Data supplied below:

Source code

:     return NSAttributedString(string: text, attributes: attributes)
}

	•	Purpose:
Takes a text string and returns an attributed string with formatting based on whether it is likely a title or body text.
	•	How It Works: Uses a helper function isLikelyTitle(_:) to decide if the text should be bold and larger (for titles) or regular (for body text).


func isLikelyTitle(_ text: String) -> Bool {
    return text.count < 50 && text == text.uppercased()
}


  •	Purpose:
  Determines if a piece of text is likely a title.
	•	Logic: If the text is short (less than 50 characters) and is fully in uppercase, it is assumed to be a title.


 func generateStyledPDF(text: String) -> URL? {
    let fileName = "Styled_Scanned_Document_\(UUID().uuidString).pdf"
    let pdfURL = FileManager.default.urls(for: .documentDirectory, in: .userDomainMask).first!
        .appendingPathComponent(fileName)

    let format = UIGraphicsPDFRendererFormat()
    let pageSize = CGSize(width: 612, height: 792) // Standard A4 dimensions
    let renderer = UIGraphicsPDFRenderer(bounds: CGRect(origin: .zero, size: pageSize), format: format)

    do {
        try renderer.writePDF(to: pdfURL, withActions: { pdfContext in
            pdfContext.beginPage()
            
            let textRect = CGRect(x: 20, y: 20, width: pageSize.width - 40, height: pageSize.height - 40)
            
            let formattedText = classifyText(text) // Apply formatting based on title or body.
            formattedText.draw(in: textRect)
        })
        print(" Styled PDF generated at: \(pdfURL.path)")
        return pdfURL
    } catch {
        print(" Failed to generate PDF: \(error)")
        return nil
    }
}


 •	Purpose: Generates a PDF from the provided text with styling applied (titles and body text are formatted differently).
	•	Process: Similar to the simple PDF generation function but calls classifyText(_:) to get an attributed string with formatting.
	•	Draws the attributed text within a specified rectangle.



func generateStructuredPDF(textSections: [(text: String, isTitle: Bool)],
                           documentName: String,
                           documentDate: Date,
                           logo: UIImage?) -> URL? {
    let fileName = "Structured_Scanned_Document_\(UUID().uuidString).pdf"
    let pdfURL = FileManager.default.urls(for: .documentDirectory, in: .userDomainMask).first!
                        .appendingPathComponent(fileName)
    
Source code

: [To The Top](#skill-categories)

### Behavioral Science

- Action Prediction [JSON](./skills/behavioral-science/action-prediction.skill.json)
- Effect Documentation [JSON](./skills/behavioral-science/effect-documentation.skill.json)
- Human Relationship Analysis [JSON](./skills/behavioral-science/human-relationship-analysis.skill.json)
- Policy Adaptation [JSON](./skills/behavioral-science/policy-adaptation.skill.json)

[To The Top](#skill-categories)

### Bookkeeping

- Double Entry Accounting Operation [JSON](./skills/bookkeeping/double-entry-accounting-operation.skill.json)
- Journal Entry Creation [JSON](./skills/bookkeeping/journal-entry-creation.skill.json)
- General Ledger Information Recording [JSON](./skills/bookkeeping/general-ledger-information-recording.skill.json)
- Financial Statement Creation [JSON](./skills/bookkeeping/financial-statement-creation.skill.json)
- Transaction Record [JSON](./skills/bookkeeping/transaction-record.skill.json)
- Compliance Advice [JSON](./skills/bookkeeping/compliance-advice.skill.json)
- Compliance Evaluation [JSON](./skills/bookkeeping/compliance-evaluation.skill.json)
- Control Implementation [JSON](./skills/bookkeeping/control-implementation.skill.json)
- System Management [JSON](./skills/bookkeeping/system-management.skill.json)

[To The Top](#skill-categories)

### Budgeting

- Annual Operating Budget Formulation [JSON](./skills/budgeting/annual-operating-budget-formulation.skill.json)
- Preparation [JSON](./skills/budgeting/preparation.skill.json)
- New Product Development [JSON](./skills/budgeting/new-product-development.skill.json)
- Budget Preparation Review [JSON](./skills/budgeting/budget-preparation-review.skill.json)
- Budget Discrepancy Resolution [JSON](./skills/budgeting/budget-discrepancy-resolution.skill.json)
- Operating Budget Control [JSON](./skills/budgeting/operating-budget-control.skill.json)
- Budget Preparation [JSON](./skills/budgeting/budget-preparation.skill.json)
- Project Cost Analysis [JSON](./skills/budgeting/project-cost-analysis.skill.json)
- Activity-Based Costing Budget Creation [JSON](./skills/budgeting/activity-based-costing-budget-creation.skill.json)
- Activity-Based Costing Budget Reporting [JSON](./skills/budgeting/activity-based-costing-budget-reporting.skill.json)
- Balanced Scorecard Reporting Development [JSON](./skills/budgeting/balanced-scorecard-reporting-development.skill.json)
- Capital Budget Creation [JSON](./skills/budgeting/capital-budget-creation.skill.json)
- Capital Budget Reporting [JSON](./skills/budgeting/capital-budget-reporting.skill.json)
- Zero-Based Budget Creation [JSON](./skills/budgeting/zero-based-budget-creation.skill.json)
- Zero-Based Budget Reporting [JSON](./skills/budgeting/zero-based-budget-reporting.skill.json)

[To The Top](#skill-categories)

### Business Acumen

End of Data supplied.

• [Exercise requirements]: Exactly what appears above must be set down again in full.

• [Result of this task]:
Source code

:     return NSAttributedString(string: text, attributes: attributes)
}

	•	Purpose:
Takes a text string and returns an attributed string with formatting based on whether it is likely a title or body text.
	•	How It Works: Uses a helper function isLikelyTitle(_:) to decide if the text should be bold and larger (for titles) or regular (for body text).


func isLikelyTitle(_ text: String) -> Bool {
    return text.count < 50 && text == text.uppercased()
}


  •	Purpose:
  Determines if a piece of text is likely a title.
	•	Logic: If the text is short (less than 50 characters) and is fully in uppercase, it is assumed to be a title.


 func generateStyledPDF(text: String) -> URL? {
    let fileName = "Styled_Scanned_Document_\(UUID().uuidString).pdf"
    let pdfURL = FileManager.default.urls(for: .documentDirectory, in: .userDomainMask).first!
        .appendingPathComponent(fileName)

    let format = UIGraphicsPDFRendererFormat()
    let pageSize = CGSize(width: 612, height: 792) // Standard A4 dimensions
    let renderer = UIGraphicsPDFRenderer(bounds: CGRect(origin: .zero, size: pageSize), format: format)

    do {
        try renderer.writePDF(to: pdfURL, withActions: { pdfContext in
            pdfContext.beginPage()
            
            let textRect = CGRect(x: 20, y: 20, width: pageSize.width - 40, height: pageSize.height - 40)
            
            let formattedText = classifyText(text) // Apply formatting based on title or body.
            formattedText.draw(in: textRect)
        })
        print(" Styled PDF generated at: \(pdfURL.path)")
        return pdfURL
    } catch {
        print(" Failed to generate PDF: \(error)")
        return nil
    }
}


 •	Purpose: Generates a PDF from the provided text with styling applied (titles and body text are formatted differently).
	•	Process: Similar to the simple PDF generation function but calls classifyText(_:) to get an attributed string with formatting.
	•	Draws the attributed text within a specified rectangle.



func generateStructuredPDF(textSections: [(text: String, isTitle: Bool)],
                           documentName: String,
                           documentDate: Date,
                           logo: UIImage?) -> URL? {
    let fileName = "Structured_Scanned_Document_\(UUID().uuidString).pdf"
    let pdfURL = FileManager.default.urls(for: .documentDirectory, in: .userDomainMask).first!
                        .appendingPathComponent(fileName)
    
Source code

: [To The Top](#skill-categories)

### Behavioral Science

- Action Prediction [JSON](./skills/behavioral-science/action-prediction.skill.json)
- Effect Documentation [JSON](./skills/behavioral-science/effect-documentation.skill.json)
- Human Relationship Analysis [JSON](./skills/behavioral-science/human-relationship-analysis.skill.json)
- Policy Adaptation [JSON](./skills/behavioral-science/policy-adaptation.skill.json)

[To The Top](#skill-categories)

### Bookkeeping

- Double Entry Accounting Operation [JSON](./skills/bookkeeping/double-entry-accounting-operation.skill.json)
- Journal Entry Creation [JSON](./skills/bookkeeping/journal-entry-creation.skill.json)
- General Ledger Information Recording [JSON](./skills/bookkeeping/general-ledger-information-recording.skill.json)
- Financial Statement Creation [JSON](./skills/bookkeeping/financial-statement-creation.skill.json)
- Transaction Record [JSON](./skills/bookkeeping/transaction-record.skill.json)
- Compliance Advice [JSON](./skills/bookkeeping/compliance-advice.skill.json)
- Compliance Evaluation [JSON](./skills/bookkeeping/compliance-evaluation.skill.json)
- Control Implementation [JSON](./skills/bookkeeping/control-implementation.skill.json)
- System Management [JSON](./skills/bookkeeping/system-management.skill.json)

[To The Top](#skill-categories)

### Budgeting

- Annual Operating Budget Formulation [JSON](./skills/budgeting/annual-operating-budget-formulation.skill.json)
- Preparation [JSON](./skills/budgeting/preparation.skill.json)
- New Product Development [JSON](./skills/budgeting/new-product-development.skill.json)
- Budget Preparation Review [JSON](./skills/budgeting/budget-preparation-review.skill.json)
- Budget Discrepancy Resolution [JSON](./skills/budgeting/budget-discrepancy-resolution.skill.json)
- Operating Budget Control [JSON](./skills/budgeting/operating-budget-control.skill.json)
- Budget Preparation [JSON](./skills/budgeting/budget-preparation.skill.json)
- Project Cost Analysis [JSON](./skills/budgeting/project-cost-analysis.skill.json)
- Activity-Based Costing Budget Creation [JSON](./skills/budgeting/activity-based-costing-budget-creation.skill.json)
- Activity-Based Costing Budget Reporting [JSON](./skills/budgeting/activity-based-costing-budget-reporting.skill.json)
- Balanced Scorecard Reporting Development [JSON](./skills/budgeting/balanced-scorecard-reporting-development.skill.json)
- Capital Budget Creation [JSON](./skills/budgeting/capital-budget-creation.skill.json)
- Capital Budget Reporting [JSON](./skills/budgeting/capital-budget-reporting.skill.json)
- Zero-Based Budget Creation [JSON](./skills/budgeting/zero-based-budget-creation.skill.json)
- Zero-Based Budget Reporting [JSON](./skills/budgeting/zero-based-budget-reporting.skill.json)

[To The Top](#skill-categories)

### Business Acumen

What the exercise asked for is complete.